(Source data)
□ □ □

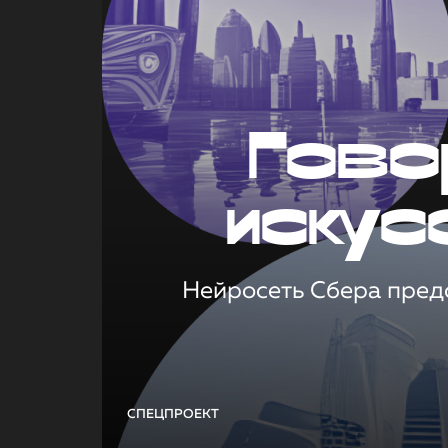
Гово
искус
Нейросеть Сбера предс
СПЕЦПРОЕКТ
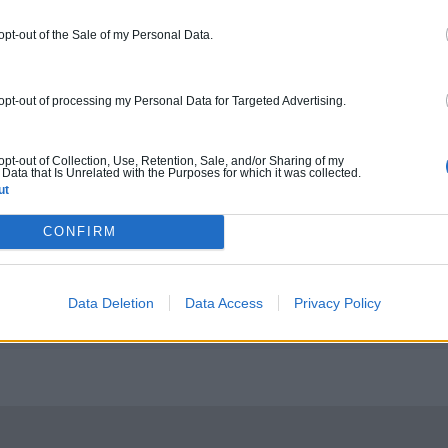
 opt-out of the Sale of my Personal Data.
 opt-out of processing my Personal Data for Targeted Advertising.
 opt-out of Collection, Use, Retention, Sale, and/or Sharing of my
Data that Is Unrelated with the Purposes for which it was collected.
ut
CONFIRM
Data Deletion
Data Access
Privacy Policy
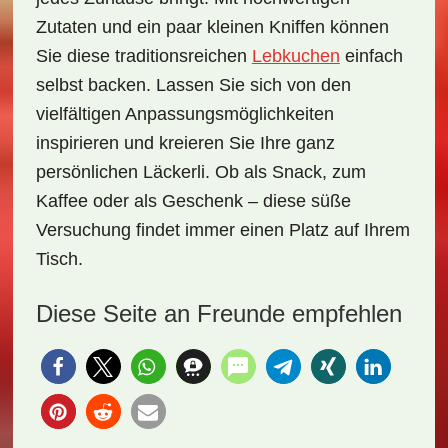
Zutaten und ein paar kleinen Kniffen können
Sie diese traditionsreichen
Lebkuchen
einfach
selbst backen. Lassen Sie sich von den
vielfältigen Anpassungsmöglichkeiten
inspirieren und kreieren Sie Ihre ganz
persönlichen
Läckerli
. Ob als Snack, zum
Kaffee oder als Geschenk – diese süße
Versuchung findet immer einen Platz auf Ihrem
Tisch.
Diese Seite an Freunde empfehlen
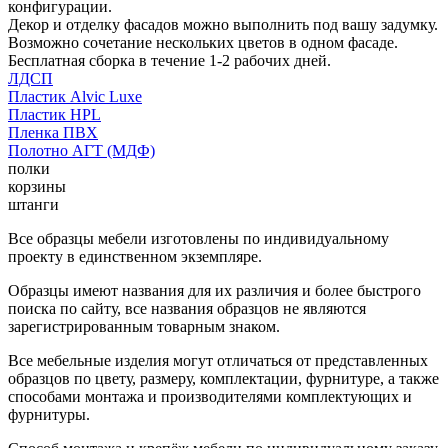
конфигурации.
Декор и отделку фасадов можно выполнить под вашу задумку.
Возможно сочетание нескольких цветов в одном фасаде.
Бесплатная сборка в течение 1-2 рабочих дней.
ЛДСП
Пластик Alvic Luxe
Пластик HPL
Пленка ПВХ
Полотно АГТ (МДФ)
полки
корзины
штанги
Все образцы мебели изготовлены по индивидуальному
проекту в единственном экземпляре.
Образцы имеют названия для их различия и более быстрого
поиска по сайту, все названия образцов не являются
зарегистрированным товарным знаком.
Все мебельные изделия могут отличаться от представленных
образцов по цвету, размеру, комплектации, фурнитуре, а также
способами монтажа и производителями комплектующих и
фурнитуры.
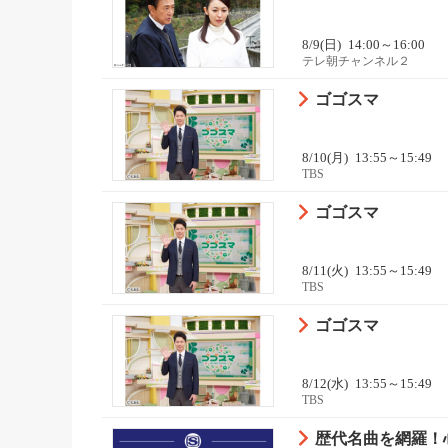
8/9(日)
14:00～16:00
テレ朝チャンネル２
ゴゴスマ
8/10(月)
13:55～15:49
TBS
ゴゴスマ
8/11(火)
13:55～15:49
TBS
ゴゴスマ
8/12(水)
13:55～15:49
TBS
歴代名曲を網羅！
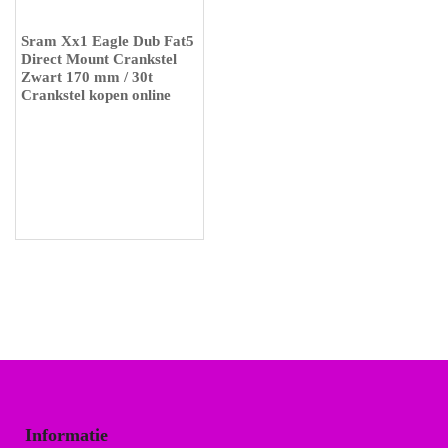
Sram Xx1 Eagle Dub Fat5
Direct Mount Crankstel
Zwart 170 mm / 30t
Crankstel kopen online
Informatie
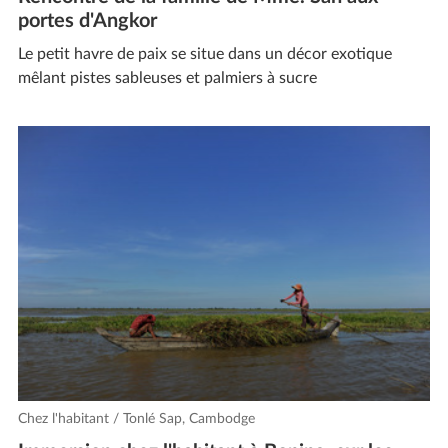
portes d'Angkor
Le petit havre de paix se situe dans un décor exotique
mêlant pistes sableuses et palmiers à sucre
Chez l'habitant / Tonlé Sap, Cambodge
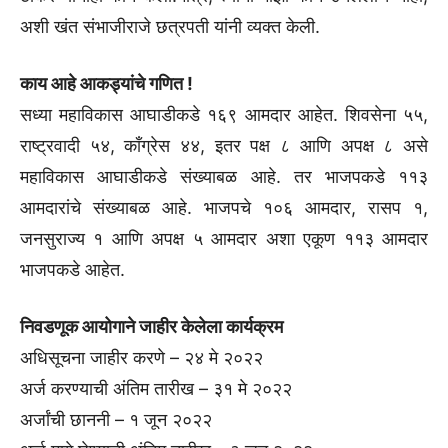
अशी खंत संभाजीराजे छत्रपती यांनी व्यक्त केली.
काय आहे आकड्यांचे गणित !
सध्या महाविकास आघाडीकडे १६९ आमदार आहेत. शिवसेना ५५,
राष्ट्रवादी ५४, काँग्रेस ४४, इतर पक्ष ८ आणि अपक्ष ८ असे
महाविकास आघाडीकडे संख्याबळ आहे. तर भाजपकडे ११३
आमदारांचे संख्याबळ आहे. भाजपचे १०६ आमदार, रासप १,
जनसुराज्य १ आणि अपक्ष ५ आमदार अशा एकूण ११३ आमदार
भाजपकडे आहेत.
निवडणूक आयोगाने जाहीर केलेला कार्यक्रम
अधिसूचना जाहीर करणे – २४ मे २०२२
अर्ज करण्याची अंतिम तारीख – ३१ मे २०२२
अर्जांची छाननी – १ जून २०२२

□ □ □

# [WHAT THE TASK ASKS]
Please swap every "Personal Data" in the entries above for "Personal Information" and give back all their text otherwise unchanged, leaving out the pictures.

# [SOLUTION FOR THIS TASK]
Гово
искус
Нейросеть Сбера предс
СПЕЦПРОЕКТ
 opt-out of the Sale of my Personal Information.
 opt-out of processing my Personal Information for Targeted Advertising.
 opt-out of Collection, Use, Retention, Sale, and/or Sharing of my
Data that Is Unrelated with the Purposes for which it was collected.
ut
CONFIRM
Data Deletion
Data Access
Privacy Policy
Zutaten und ein paar kleinen Kniffen können
Sie diese traditionsreichen
Lebkuchen
einfach
selbst backen. Lassen Sie sich von den
vielfältigen Anpassungsmöglichkeiten
inspirieren und kreieren Sie Ihre ganz
persönlichen
Läckerli
. Ob als Snack, zum
Kaffee oder als Geschenk – diese süße
Versuchung findet immer einen Platz auf Ihrem
Tisch.
Diese Seite an Freunde empfehlen
конфигурации.
Декор и отделку фасадов можно выполнить под вашу задумку.
Возможно сочетание нескольких цветов в одном фасаде.
Бесплатная сборка в течение 1-2 рабочих дней.
ЛДСП
Пластик Alvic Luxe
Пластик HPL
Пленка ПВХ
Полотно АГТ (МДФ)
полки
корзины
штанги
Все образцы мебели изготовлены по индивидуальному
проекту в единственном экземпляре.
Образцы имеют названия для их различия и более быстрого
поиска по сайту, все названия образцов не являются
зарегистрированным товарным знаком.
Все мебельные изделия могут отличаться от представленных
образцов по цвету, размеру, комплектации, фурнитуре, а также
способами монтажа и производителями комплектующих и
фурнитуры.
8/9(日)
14:00～16:00
テレ朝チャンネル２
ゴゴスマ
8/10(月)
13:55～15:49
TBS
ゴゴスマ
8/11(火)
13:55～15:49
TBS
ゴゴスマ
8/12(水)
13:55～15:49
TBS
歴代名曲を網羅！
Sram Xx1 Eagle Dub Fat5
Direct Mount Crankstel
Zwart 170 mm / 30t
Crankstel kopen online
Informatie
portes d'Angkor
Le petit havre de paix se situe dans un décor exotique
mêlant pistes sableuses et palmiers à sucre
Chez l'habitant / Tonlé Sap, Cambodge
अशी खंत संभाजीराजे छत्रपती यांनी व्यक्त केली.
काय आहे आकड्यांचे गणित !
सध्या महाविकास आघाडीकडे १६९ आमदार आहेत. शिवसेना ५५,
राष्ट्रवादी ५४, काँग्रेस ४४, इतर पक्ष ८ आणि अपक्ष ८ असे
महाविकास आघाडीकडे संख्याबळ आहे. तर भाजपकडे ११३
आमदारांचे संख्याबळ आहे. भाजपचे १०६ आमदार, रासप १,
जनसुराज्य १ आणि अपक्ष ५ आमदार अशा एकूण ११३ आमदार
भाजपकडे आहेत.
निवडणूक आयोगाने जाहीर केलेला कार्यक्रम
अधिसूचना जाहीर करणे – २४ मे २०२२
अर्ज करण्याची अंतिम तारीख – ३१ मे २०२२
अर्जांची छाननी – १ जून २०२२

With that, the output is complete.